Approximate Dynamic Programming for the United State Air Force Officer Manpower Planning Problem

Kimberly S. West


The United States Air Force (USAF) makes officer accession and promotion decisions annually. Optimal manpower planning of the commissioned officer corps is vital to ensuring a well-balanced manpower system. A manpower system that is neither over-manned nor under-manned is desirable as it is most cost effective. The Air Force Officer Manpower Planning Problem (AFO-MPP) is introduced, which models officer accessions, promotions, and the uncertainty in retention rates. The objective for the AFO-MPP is to identify the policy for accession and promotion decisions that minimizes expected total discounted cost of maintaining the required number of officers in the system over an infinite time horizon.

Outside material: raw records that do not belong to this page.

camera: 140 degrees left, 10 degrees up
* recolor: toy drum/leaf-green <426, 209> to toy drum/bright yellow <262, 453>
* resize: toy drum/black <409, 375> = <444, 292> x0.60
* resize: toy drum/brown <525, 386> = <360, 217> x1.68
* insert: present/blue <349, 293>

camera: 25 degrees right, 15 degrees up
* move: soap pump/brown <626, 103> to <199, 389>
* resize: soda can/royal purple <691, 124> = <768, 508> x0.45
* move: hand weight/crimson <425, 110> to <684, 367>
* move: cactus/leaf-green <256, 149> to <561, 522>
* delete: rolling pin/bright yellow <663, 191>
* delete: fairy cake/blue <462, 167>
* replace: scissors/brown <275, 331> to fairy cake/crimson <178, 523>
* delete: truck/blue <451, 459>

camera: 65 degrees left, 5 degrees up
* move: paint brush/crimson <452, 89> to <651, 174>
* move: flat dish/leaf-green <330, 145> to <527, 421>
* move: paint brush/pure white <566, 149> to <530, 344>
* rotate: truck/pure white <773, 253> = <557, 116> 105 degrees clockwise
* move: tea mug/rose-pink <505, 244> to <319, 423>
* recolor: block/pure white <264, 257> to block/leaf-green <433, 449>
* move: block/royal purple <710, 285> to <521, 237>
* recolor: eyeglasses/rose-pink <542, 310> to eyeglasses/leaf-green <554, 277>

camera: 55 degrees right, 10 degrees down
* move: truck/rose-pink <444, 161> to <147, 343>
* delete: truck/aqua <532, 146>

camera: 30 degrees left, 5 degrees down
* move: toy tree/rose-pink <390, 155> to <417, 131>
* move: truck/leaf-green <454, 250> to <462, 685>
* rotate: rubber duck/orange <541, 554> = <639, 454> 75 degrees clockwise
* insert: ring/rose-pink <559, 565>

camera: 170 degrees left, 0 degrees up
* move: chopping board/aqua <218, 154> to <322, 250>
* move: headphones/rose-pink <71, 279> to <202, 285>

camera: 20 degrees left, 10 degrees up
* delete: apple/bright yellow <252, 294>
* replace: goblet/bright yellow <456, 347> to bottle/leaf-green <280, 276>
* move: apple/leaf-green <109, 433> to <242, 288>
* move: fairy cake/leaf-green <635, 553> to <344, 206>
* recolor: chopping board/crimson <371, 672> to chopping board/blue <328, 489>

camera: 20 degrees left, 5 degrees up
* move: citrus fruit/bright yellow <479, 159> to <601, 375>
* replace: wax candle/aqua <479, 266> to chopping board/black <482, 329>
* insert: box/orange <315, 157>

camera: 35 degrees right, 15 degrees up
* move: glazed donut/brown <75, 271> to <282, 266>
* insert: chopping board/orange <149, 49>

The AFO-MPP is formulated as an infinite-horizon Markov decision problem, and a policy is found using approximate dynamic programming. A least-squares temporal differencing (LSTD) algorithm is employed to determine the best approximate policies. Six computational experiments are conducted with varying retention rates and officer manning starting conditions. The policies determined by the LSTD algorithm are compared to the benchmark policy, which is the policy currently practiced by the USAF. Results indicate that when the manpower system is in a starting state with on-target numbers of officers per rank, the ADP policy outperforms the benchmark policy. When the starting state is unbalanced, with more officers in junior ranking positions, the benchmark policy outperforms the ADP policy. When the starting state is unbalanced, with more officers in senior ranking positions, there is not statistical difference between the ADP and benchmark policy. In this starting state, ADP policy has smaller variance, indicating the ADP policy is more dependable than the benchmark policy.